Anderson, who always denied he murdered Tupac, was killed in a shootout in Los Angeles two years later.

Kyle Long, the executive producer of Unsolved, is now calling for the Las Vegas police department to pursue Keefe D, according to the Daily Star.

'He went live on television and confessed to being an accessory to murder and the Las Vegas PD, as far as I know, is doing nothing about it,' said Long.

'I just think it's outrageous.'
Tupac
Keefe D's confession seems to put an end to the numerous theories that have swirled around Tupac's death for more than two decades.

Many had blamed fellow rapper the Notorious B.I.G, also known as Biggie Smalls, and the infamous East Coast/West Coast rivalry between their record labels.

Others believed it was really Knight, then the CEO of Death Row Records, who was supposed to die that night.

Some even claimed it was Knight himself who had put a hit on Tupac.

But, in the end, it all came down to gang rivalry.

'It was simple retaliation,' an LAPD insider told People. 'You mess with one of ours, we will mess with one of yours.

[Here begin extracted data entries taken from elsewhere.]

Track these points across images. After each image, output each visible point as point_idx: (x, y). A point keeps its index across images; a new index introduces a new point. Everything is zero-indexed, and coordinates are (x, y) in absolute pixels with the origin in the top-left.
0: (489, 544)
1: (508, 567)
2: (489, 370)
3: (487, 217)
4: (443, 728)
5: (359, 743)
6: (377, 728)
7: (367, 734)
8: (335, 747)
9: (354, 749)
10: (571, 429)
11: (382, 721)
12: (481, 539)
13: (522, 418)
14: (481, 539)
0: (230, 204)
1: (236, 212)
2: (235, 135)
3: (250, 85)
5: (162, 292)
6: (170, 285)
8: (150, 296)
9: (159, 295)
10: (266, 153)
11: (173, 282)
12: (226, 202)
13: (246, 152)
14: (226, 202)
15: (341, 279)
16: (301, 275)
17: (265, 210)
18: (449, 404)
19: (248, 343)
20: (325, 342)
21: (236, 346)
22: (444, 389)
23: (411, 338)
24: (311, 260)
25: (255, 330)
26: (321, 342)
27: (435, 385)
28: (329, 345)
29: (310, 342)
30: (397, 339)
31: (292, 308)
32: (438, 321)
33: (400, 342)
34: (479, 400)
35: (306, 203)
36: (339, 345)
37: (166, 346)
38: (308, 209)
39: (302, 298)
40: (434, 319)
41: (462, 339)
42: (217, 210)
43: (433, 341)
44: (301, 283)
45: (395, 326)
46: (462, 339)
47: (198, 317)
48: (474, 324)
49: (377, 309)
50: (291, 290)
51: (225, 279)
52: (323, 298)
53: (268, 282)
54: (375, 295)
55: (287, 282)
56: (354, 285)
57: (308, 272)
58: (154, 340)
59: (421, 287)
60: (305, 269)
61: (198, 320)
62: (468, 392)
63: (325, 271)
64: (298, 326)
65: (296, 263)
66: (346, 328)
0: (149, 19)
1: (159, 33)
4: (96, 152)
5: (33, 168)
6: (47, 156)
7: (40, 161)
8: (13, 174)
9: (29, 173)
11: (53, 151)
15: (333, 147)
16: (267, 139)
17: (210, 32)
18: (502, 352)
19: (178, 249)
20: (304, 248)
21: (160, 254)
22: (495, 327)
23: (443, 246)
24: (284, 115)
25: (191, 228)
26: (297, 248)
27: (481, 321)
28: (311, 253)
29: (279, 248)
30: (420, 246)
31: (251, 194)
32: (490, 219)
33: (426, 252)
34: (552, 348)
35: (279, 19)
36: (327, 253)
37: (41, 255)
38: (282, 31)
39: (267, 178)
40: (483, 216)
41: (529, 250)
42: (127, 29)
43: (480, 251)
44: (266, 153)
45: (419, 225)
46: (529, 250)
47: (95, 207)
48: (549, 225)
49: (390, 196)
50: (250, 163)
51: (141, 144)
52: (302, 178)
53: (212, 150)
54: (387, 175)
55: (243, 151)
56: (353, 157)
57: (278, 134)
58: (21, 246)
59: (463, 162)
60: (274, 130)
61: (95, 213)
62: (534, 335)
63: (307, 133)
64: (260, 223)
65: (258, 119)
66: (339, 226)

'If Orlando had never been jumped in the hotel, they never would have killed Tupac that night.'

While Tupac's death has long remained a mystery, some have always believed that both he and Knight knew who was responsible.

When a police officer asked Tupac who pulled the trigger, the rapper simply replied 'F**k you' as he lay bleeding on the Las Vegas Strip.

Some have theorized that Tupac, who had survived a shooting just two years before, thought he would live to see the day he could get revenge his own way.

'My belief is they both knew,' Dan Long, a Las Vegas Police Department detective, told People.

'The cars were two or three feet apart when the shooting occurred. Tupac was the passenger and he would have been right up against him in an extremely well-lit part of town.'

No one has ever been charged in Tupac's death.